Watching More Movies: Authority Rules In ‘Compliance’

Watching More Movies: Authority Rules In ‘Compliance’

For about a year, I swore off reading any movie news. I felt I was too immersed in every detail of any film I was interested in and it left my enjoyment of each anticipated movie lacking once I saw it. During this time, I wondered how I was supposed to know what movies I wanted to see in the first place. The big movies I’d already been aware of, but what about the smaller ones? I decided I’d at least watch trailers. They’d give me a sense of whether I wanted to see something or not. About a month ago (long after my year off ended), I saw the trailer for “Compliance”. I’d never heard anything about it, nor knew anyone involved. But, the trailer did exactly what it was supposed to do, it hooked me.

“Compliance” is based on a real event, which the end of the film mentions was actually one of only 70 similar instances across the nation in a span of about a decade.

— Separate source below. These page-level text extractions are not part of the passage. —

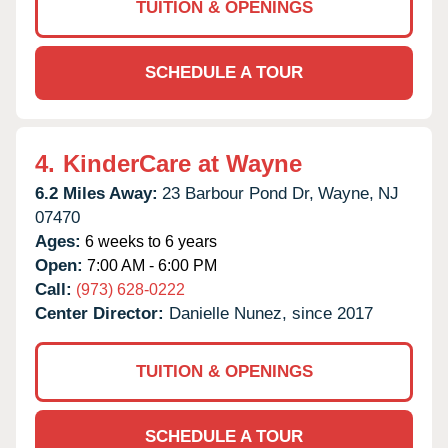
TUITION & OPENINGS
SCHEDULE A TOUR
4.
KinderCare at Wayne
6.2 Miles Away:
23 Barbour Pond Dr,
Wayne,
NJ
07470
Ages:
6 weeks to 6 years
Open:
7:00 AM - 6:00 PM
Call:
(973) 628-0222
Center Director:
Danielle Nunez, since 2017
TUITION & OPENINGS
SCHEDULE A TOUR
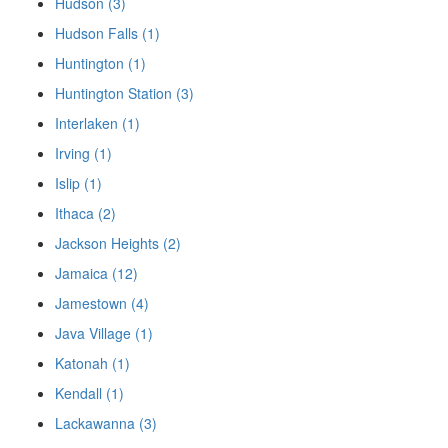
Hudson (3)
Hudson Falls (1)
Huntington (1)
Huntington Station (3)
Interlaken (1)
Irving (1)
Islip (1)
Ithaca (2)
Jackson Heights (2)
Jamaica (12)
Jamestown (4)
Java Village (1)
Katonah (1)
Kendall (1)
Lackawanna (3)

Becky (Dreama Walker) is a server at a fast food restaurant called ChickWich. Her manager, Sandra (Ann Down), gets a phone call from a police officer, saying he has a patron with him, accusing a server of having stolen money from her purse. The officer gives a description of the server that matches Becky and asks Sandra to bring Becky back into the office for interrogation. Except he won’t be the one interrogating her. He instructs Sandra to do so.

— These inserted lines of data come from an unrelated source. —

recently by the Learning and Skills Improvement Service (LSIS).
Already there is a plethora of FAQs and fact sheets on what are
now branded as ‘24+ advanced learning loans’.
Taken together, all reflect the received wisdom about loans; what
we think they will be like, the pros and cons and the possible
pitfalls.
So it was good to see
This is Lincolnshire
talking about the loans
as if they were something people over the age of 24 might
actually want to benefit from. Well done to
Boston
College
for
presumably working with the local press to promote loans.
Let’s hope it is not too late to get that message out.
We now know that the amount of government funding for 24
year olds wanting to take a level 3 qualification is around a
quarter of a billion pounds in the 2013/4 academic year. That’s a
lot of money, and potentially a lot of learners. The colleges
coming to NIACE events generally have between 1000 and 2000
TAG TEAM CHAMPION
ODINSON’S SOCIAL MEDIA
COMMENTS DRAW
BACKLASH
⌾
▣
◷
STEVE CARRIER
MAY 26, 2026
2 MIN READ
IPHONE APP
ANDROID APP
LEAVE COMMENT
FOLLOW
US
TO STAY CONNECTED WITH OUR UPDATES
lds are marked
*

It was obvious from the trailer this phone call was from someone only impersonating a police officer and I wonder how long it would have taken to figure out if I hadn’t known beforehand. It’s curious the film is nearly forty minutes into its runtime before it reveals the call is truly a prank and from a disturbed individual and not from an officer of the law (not that those two things don’t coincide from time to time). But, because you know it’s a prank, whenever you figure it out, it’s definitely an exercise in frustration, much like I felt with the Italian “classic” “Bicycle Thieves,” in which the main character gets a job that requires owning a bicycle, which he’s pawned and spends the length of the film trying to retain it. “Just borrow one,” you want to shout.

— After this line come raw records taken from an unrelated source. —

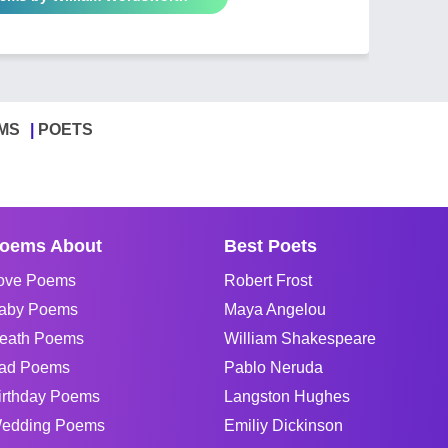
MS
POETS
oems About
Best Poets
ove Poems
Robert Frost
aby Poems
Maya Angelou
eath Poems
William Shakespeare
ad Poems
Pablo Neruda
irthday Poems
Langston Hughes
edding Poems
Emiliy Dickinson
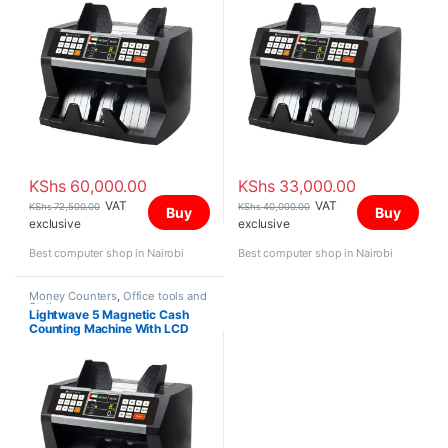
KShs
60,000.00
KShs
33,000.00
VAT
VAT
KShs
72,500.00
KShs
40,000.00
Buy
Buy
exclusive
exclusive
Best computer shop in Nairobi
Best computer shop in Nairobi
Money Counters
,
Office tools and
Stationery
Lightwave 5 Magnetic Cash
Counting Machine With LCD
Display Black & White Color-
501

In addition to being an exercise in audience frustration, it’s a psychological look at what people will do when in the midst of authority, similar to the “The Stanford Experiment.” While some might feel frustrated, I never once felt I was in the hands of anyone but a fantastic craftsman in writer/director, Craig Zobel. He makes the camera shy away in the most sensitive of story areas and he keeps the camera trained in spots that ratchet up the tension perfectly. A disciple of David Gordon Green, I’m very intrigued by what he does next. I’m glad the trailer was good enough to hook me.